Low-Mach-number turbulence in interstellar gas revealed by radio polarization gradients

TL;DR

This paper demonstrates that polarization gradient analysis of radio emission reveals low-Mach-number turbulence in the interstellar medium, enabling better characterization of magnetic and gas dynamics.

Contribution

It introduces a novel method using polarization gradients to image and analyze magnetized turbulence in the interstellar medium, providing new insights into turbulence parameters.

Findings

Turbulence in the warm ionized medium has a Mach number less than 2.

Polarization gradients reveal filamentary structures linked to turbulence.

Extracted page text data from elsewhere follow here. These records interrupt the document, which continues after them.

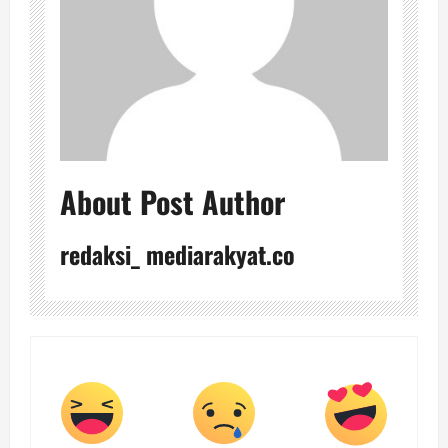
About Post Author
redaksi_ mediarakyat.co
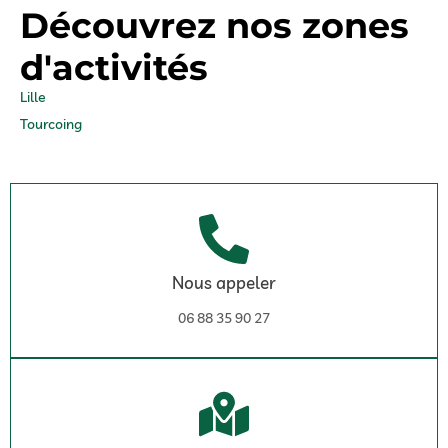
Découvrez nos zones
d'activités
Lille
Tourcoing
Nous appeler
06 88 35 90 27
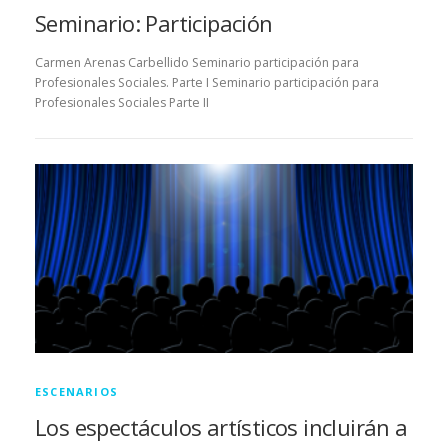
Seminario: Participación
Carmen Arenas Carbellido Seminario participación para
Profesionales Sociales. Parte I Seminario participación para
Profesionales Sociales Parte II
ESCENARIOS
Los espectáculos artísticos incluirán a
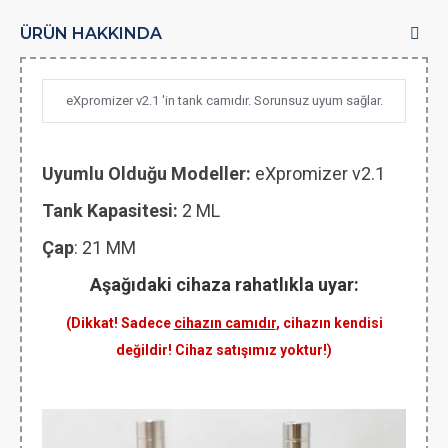
ÜRÜN HAKKINDA
eXpromizer v2.1 'in tank camıdır. Sorunsuz uyum sağlar.
Uyumlu Olduğu Modeller:
eXpromizer v2.1
Tank Kapasitesi:
2 ML
Çap
: 21 MM
Aşağıdaki cihaza rahatlıkla uyar:
(Dikkat! Sadece
cihazın camıdır
, cihazın kendisi
değildir! Cihaz satışımız yoktur!)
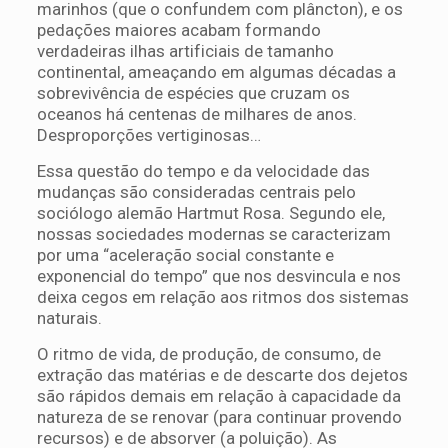
marinhos (que o confundem com plâncton), e os
pedações maiores acabam formando
verdadeiras ilhas artificiais de tamanho
continental, ameaçando em algumas décadas a
sobrevivência de espécies que cruzam os
oceanos há centenas de milhares de anos.
Desproporções vertiginosas…
Essa questão do tempo e da velocidade das
mudanças são consideradas centrais pelo
sociólogo alemão Hartmut Rosa. Segundo ele,
nossas sociedades modernas se caracterizam
por uma “aceleração social constante e
exponencial do tempo” que nos desvincula e nos
deixa cegos em relação aos ritmos dos sistemas
naturais.
O ritmo de vida, de produção, de consumo, de
extração das matérias e de descarte dos dejetos
são rápidos demais em relação à capacidade da
natureza de se renovar (para continuar provendo
recursos) e de absorver (a poluição). As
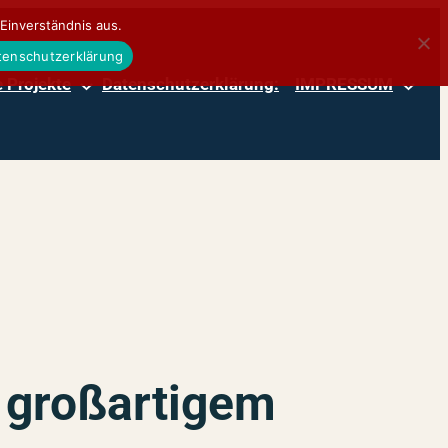
Einverständnis aus.
atenschutzerklärung
 Projekte
Datenschutzerklärung:
IMPRESSUM
t großartigem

Statistical tools enable accurate measurement of turbulence parameters.

Abstract

The interstellar medium of the Milky Way is multi-phase, magnetized and turbulent. Turbulence in the interstellar medium produces a global cascade of random gas motions, spanning scales ranging from 100 parsecs to 1000 kilometres. Fundamental parameters of interstellar turbulence such as the sonic Mach number (the speed of sound) have been difficult to determine because observations have lacked the sensitivity and resolution to directly image the small-scale structure associated with turbulent motion. Observations of linear polarization and Faraday rotation in radio emission from the Milky Way have identified unusual polarized structures that often have no counterparts in the total radiation intensity or at other wavelengths, and whose physical significance has been unclear. Here we report that the gradient of the Stokes vector (Q,U), where Q and U are parameters describing the polarization state of radiation, provides an image of magnetized turbulence in diffuse ionized gas, manifested as a complex filamentary web of discontinuities in gas density and magnetic field. Through comparison with simulations, we demonstrate that turbulence in the warm ionized medium has a relatively low sonic Mach number, M_s <~ 2. The development of statistical tools for the analysis of polarization gradients will allow accurate determinations of the Mach number, Reynolds number and magnetic field strength in interstellar turbulence over a wide range of conditions.